Quand l’esthétisme du théâtre rencontre le gore de Francis Bacon
Par : Luc Lecavalier
La curiosité était palpable pour cette première représentation du nouveau chef-d’œuvre du dramaturge et metteur en scène de renom Larry Tremblay et de la metteuse en scène et directrice générale de l’Usine C, Angela Konrad. Avec une présentation d’une heure et vingt minutes, deux acteurs et une description assez élémentaire de cette adaptation libre de la vie du peintre Francis Bacon, devait-on s’attendre à être surpris? Choqué? Émerveillé?
Adaptée du roman du même nom, paru en 2021, force est d’admettre que les deux metteurs en scène livrent une œuvre à la fois sensible, spectaculaire et saisissante. On raconte l’histoire de Bacon et l’inspiration derrière ses œuvres d’art en trois panneaux pliables, des Triptyques. Ces travaux, qui le rendront célèbre, sont toutefois le reflet d’un homme troublé.

▸ Entrées de données enregistrées
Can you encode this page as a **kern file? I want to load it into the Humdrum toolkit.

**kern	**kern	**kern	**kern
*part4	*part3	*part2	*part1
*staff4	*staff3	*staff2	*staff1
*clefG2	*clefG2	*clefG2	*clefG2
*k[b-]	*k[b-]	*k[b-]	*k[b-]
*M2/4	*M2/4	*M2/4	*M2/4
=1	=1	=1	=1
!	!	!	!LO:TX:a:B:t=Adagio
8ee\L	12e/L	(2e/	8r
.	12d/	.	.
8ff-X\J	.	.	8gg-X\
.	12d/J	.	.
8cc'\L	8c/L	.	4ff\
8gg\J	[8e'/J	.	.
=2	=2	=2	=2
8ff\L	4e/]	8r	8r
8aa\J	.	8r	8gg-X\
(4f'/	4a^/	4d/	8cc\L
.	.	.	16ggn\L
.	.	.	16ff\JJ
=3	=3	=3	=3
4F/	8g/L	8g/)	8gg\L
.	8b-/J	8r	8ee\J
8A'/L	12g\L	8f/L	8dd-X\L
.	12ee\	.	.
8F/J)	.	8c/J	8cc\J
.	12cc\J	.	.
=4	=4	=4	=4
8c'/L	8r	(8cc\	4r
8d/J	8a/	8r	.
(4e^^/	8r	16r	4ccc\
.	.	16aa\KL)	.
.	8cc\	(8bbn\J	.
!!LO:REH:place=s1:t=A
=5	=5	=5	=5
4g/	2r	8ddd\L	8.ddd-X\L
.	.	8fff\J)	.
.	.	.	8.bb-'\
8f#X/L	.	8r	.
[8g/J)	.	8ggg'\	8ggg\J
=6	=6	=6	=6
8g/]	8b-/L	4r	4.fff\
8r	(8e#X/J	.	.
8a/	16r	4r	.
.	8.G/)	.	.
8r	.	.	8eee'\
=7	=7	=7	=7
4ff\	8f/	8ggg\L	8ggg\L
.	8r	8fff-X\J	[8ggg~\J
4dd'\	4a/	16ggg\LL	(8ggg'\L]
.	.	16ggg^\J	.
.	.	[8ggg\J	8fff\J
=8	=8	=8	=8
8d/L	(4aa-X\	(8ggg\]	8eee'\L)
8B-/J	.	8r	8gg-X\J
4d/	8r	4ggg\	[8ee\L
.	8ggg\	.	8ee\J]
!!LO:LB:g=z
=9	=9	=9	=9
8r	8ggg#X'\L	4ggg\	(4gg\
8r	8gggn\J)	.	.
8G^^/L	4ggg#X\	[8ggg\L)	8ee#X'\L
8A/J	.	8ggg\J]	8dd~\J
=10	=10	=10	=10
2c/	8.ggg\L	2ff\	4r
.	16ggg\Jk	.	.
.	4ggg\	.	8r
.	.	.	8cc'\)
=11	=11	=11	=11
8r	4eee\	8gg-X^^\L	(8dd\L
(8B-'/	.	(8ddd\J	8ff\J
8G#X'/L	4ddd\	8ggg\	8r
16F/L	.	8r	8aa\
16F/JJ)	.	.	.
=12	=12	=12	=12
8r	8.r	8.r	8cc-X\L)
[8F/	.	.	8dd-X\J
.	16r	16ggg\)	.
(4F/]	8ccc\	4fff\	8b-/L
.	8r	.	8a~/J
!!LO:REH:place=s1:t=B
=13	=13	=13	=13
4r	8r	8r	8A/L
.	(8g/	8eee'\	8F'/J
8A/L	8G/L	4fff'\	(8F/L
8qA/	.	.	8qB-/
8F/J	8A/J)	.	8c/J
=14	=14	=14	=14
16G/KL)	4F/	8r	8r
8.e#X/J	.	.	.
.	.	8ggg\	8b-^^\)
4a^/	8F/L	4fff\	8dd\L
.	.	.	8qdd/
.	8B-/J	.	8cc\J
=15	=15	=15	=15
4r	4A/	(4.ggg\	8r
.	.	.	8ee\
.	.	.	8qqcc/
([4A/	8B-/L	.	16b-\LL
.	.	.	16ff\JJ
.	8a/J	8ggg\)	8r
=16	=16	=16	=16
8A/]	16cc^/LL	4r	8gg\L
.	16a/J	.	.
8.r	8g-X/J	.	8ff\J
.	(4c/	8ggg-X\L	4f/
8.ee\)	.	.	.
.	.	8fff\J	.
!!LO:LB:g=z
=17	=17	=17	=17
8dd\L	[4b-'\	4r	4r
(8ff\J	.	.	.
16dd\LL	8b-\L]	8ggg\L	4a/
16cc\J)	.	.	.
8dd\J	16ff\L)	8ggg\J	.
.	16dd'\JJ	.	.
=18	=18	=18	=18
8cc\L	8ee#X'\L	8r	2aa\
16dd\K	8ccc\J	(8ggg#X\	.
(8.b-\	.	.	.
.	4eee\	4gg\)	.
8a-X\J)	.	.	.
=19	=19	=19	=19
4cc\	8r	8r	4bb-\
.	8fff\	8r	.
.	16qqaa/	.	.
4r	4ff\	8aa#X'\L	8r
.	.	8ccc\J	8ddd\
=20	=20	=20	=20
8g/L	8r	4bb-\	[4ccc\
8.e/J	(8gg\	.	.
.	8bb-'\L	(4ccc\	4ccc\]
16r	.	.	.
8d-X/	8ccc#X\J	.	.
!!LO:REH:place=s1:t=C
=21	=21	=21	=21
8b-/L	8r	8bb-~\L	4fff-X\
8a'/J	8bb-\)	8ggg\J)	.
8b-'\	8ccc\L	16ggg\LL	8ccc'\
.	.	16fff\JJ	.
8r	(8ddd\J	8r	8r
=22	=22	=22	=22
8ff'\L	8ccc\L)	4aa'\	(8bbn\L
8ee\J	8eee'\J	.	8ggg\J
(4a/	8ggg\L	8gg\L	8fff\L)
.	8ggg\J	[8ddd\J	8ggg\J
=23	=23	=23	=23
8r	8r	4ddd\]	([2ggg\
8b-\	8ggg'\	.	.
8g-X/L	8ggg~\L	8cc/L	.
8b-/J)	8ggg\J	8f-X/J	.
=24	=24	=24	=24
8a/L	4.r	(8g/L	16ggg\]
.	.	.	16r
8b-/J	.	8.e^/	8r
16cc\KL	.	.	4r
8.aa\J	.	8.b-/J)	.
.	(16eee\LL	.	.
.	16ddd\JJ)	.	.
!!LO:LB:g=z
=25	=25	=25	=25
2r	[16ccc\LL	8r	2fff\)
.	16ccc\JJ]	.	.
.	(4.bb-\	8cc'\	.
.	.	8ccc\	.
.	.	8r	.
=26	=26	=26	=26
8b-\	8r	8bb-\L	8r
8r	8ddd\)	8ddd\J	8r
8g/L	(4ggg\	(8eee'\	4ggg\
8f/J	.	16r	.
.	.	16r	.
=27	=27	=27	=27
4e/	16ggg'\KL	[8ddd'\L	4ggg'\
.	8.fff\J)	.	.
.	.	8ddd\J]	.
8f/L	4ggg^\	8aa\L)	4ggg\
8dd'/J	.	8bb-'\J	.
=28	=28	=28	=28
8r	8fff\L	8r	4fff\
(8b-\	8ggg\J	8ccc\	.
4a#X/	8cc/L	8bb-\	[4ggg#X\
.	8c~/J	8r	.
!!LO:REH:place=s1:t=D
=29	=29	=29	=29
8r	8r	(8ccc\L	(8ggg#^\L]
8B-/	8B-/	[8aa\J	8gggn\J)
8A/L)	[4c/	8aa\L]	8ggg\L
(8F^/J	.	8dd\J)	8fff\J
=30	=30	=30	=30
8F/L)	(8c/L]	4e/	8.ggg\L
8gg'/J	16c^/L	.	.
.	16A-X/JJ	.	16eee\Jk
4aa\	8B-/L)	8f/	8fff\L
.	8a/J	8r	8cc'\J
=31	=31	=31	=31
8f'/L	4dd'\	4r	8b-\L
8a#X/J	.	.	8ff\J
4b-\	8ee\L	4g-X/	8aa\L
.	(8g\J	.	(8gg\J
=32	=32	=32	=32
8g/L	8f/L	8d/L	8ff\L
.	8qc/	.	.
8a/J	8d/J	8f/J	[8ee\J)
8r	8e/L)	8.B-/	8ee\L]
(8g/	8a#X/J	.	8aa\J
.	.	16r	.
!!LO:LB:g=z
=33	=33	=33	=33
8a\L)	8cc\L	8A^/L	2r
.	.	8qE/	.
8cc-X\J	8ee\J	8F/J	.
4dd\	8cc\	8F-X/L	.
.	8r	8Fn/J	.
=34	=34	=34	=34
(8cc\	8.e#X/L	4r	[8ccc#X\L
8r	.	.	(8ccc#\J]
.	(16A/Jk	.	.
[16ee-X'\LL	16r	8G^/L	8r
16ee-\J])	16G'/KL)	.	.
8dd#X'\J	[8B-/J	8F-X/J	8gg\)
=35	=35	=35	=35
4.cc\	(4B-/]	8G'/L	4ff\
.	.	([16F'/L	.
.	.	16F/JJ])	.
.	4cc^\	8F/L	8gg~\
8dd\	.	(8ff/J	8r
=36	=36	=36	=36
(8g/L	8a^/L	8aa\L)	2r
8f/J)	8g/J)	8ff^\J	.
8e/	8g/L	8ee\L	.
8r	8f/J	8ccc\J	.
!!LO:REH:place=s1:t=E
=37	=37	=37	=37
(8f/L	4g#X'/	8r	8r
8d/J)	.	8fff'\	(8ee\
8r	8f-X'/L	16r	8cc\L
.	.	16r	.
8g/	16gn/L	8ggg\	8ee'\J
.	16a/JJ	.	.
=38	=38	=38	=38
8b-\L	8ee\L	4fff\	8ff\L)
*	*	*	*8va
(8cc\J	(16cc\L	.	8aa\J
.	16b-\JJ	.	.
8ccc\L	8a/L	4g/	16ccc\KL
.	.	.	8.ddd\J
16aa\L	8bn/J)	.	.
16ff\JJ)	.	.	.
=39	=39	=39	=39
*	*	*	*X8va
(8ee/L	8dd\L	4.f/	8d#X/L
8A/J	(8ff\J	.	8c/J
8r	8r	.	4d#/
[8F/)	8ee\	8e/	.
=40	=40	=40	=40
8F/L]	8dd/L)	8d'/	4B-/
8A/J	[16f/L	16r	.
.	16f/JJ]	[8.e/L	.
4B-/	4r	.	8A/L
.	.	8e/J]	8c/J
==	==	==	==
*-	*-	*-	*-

▸ Travail à faire
1) Redonnez tel quel le passage de la critique sur la pièce consacrée à Francis Bacon, en commençant par « Quand l’esthétisme du » et en continuant jusqu'à « d’un homme troublé. ».
2) Résumez en deux phrases la critique sur la pièce consacrée à Francis Bacon.

▸ Réponses par point
1)
Quand l’esthétisme du théâtre rencontre le gore de Francis Bacon
Par : Luc Lecavalier
La curiosité était palpable pour cette première représentation du nouveau chef-d’œuvre du dramaturge et metteur en scène de renom Larry Tremblay et de la metteuse en scène et directrice générale de l’Usine C, Angela Konrad. Avec une présentation d’une heure et vingt minutes, deux acteurs et une description assez élémentaire de cette adaptation libre de la vie du peintre Francis Bacon, devait-on s’attendre à être surpris? Choqué? Émerveillé?
Adaptée du roman du même nom, paru en 2021, force est d’admettre que les deux metteurs en scène livrent une œuvre à la fois sensible, spectaculaire et saisissante. On raconte l’histoire de Bacon et l’inspiration derrière ses œuvres d’art en trois panneaux pliables, des Triptyques. Ces travaux, qui le rendront célèbre, sont toutefois le reflet d’un homme troublé.

2) Larry Tremblay et Angela Konrad présentent, avec deux acteurs et en une heure et vingt minutes, une adaptation libre de la vie du peintre Francis Bacon tirée du roman du même nom paru en 2021. L'œuvre, à la fois sensible, spectaculaire et saisissante, raconte l'histoire de Bacon et l'inspiration derrière ses Triptyques, reflets d'un homme troublé.